Robots have the potential to transform the way we work and live, but to truly integrate into human environments, they must learn complex tasks efficiently. One of the most promising approaches is Imitation Learning, where robots acquire skills by observing and mimicking expert demonstrations—much like how humans learn by watching others.

This research explores and compares state-of-the-art imitation learning algorithms to determine which performs best in real-world, dynamically changing environments. For example, tasks like filling a water bottle or pressing an elevator button seem simple for humans but are challenging for robots. Unlike us, robots do not inherently understand their surroundings—unless we train them to.

Research Questions

How do different imitation learning algorithms perform across varying tasks and environmental conditions?

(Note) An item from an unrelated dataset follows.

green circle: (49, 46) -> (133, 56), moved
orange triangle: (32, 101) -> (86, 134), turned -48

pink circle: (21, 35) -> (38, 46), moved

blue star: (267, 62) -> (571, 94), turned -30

What are the trade-offs between computational efficiency, training time, and task success rates?

Which algorithms demonstrate the most robust generalization capabilities in dynamic environments?

Methodology

Deep Perception

Imitation Learning

1

Data Collection

Expert demonstrations collected for target tasks (button pressing, bottle reorientation)

2

Algorithm Training

Implementation of four different policies: Open/Close Deep Perception, Diffusion Policy, VQ-BeT

3

Real-World Testing

Evaluation in dynamic environments with varying conditions

4

Performance Analysis

Measurement of execution time, success rates, and resource requirements

Results

Push Button Task

Policy	Execution Time	Success Rate	Engineering Time	Training Time
Open Deep Perception	1 m 52 s	40 %	1 d 6 hr	0 hr
Close Deep Perception	2 m 34 s	55 %	3 d 4 hr	0 hr
Diffusion Policy	1 m 20 s	85%	2 hr	1 d 9 hr
VQ-BeT*	inf	0 %	2 hr	10 hr

Reorient Bottle Task

Policy	Execution Time (s)	Success Rate (%)	Engineering Time (h)	Training Time (h)
Open Deep Perception	??	??	??	0 hr
Close Deep Perception	??	??	??	0 hr
Diffusion Policy	??	??	0 hr	1d 18 hr
VQ-BeT*	??	??	0 hr	13 hr

* incomplete training (work in progress)

Conclusion

Open-loop Deep Perception

Works well but is slow and computationally expensive, limiting real-time applications.

Close-loop Deep Perception

Provides better adaptability to changing conditions with moderate computational requirements.

Diffusion Policy (Small Dataset)

Learns suboptimal behavior due to limited representation of environment and dataset bias.

Diffusion Policy (Large Dataset)

Demonstrates improved performance but requires significantly more training data and resources.

VQ-BeT

Can learn more robust policies that generalize better to novel environments and perturbations.

Future Work

Investigate multi-modal learning approaches combining vision, force feedback, and language instructions

Develop hybrid models that leverage the strengths of multiple algorithms

Explore collaborative learning scenarios where robots learn from both experts and non-experts

Extend benchmarking to more complex, multi-stage manipulation tasks

References

1

Diffusion Policy

Chi, Z., Guan, Z., Krynitsky, J., Biswal, A., Gupta, A., Zhao, S., Shi, B., Yuan, X., Bisk, Y., and Oh, J. (2023). Diffusion Policy: Visuomotor Policy Learning via Action Diffusion. Robotics: Science and Systems (RSS).

2

VQ-BeT

Wang, A., Kumar, A., Corso, J., Fox, D., Garg, A., and Singh, A. (2023). VQ-BeT: Behavior Transformer with Discrete Vector-Quantized Codes for Open-Loop Robot Control. Conference on Robot Learning (CoRL).

Acknowledgements

I'd like to extend my sincerest gratitude to Prof. Christopher Amato for nominating me in this Research Apprenticeship way back when I was novice in the field of RL. Thank you for believing in me, when I could not do it myself. I am also thankful to Prof. Zhi Tan for his guidance and support throughout this research project. It took me a while to figure things out, but you were patient with me. Thank you so very much for motivating me at every step! Special thanks to my peers and friends I made along the way in my journey of learning, who provided valuable feedback and encouragement.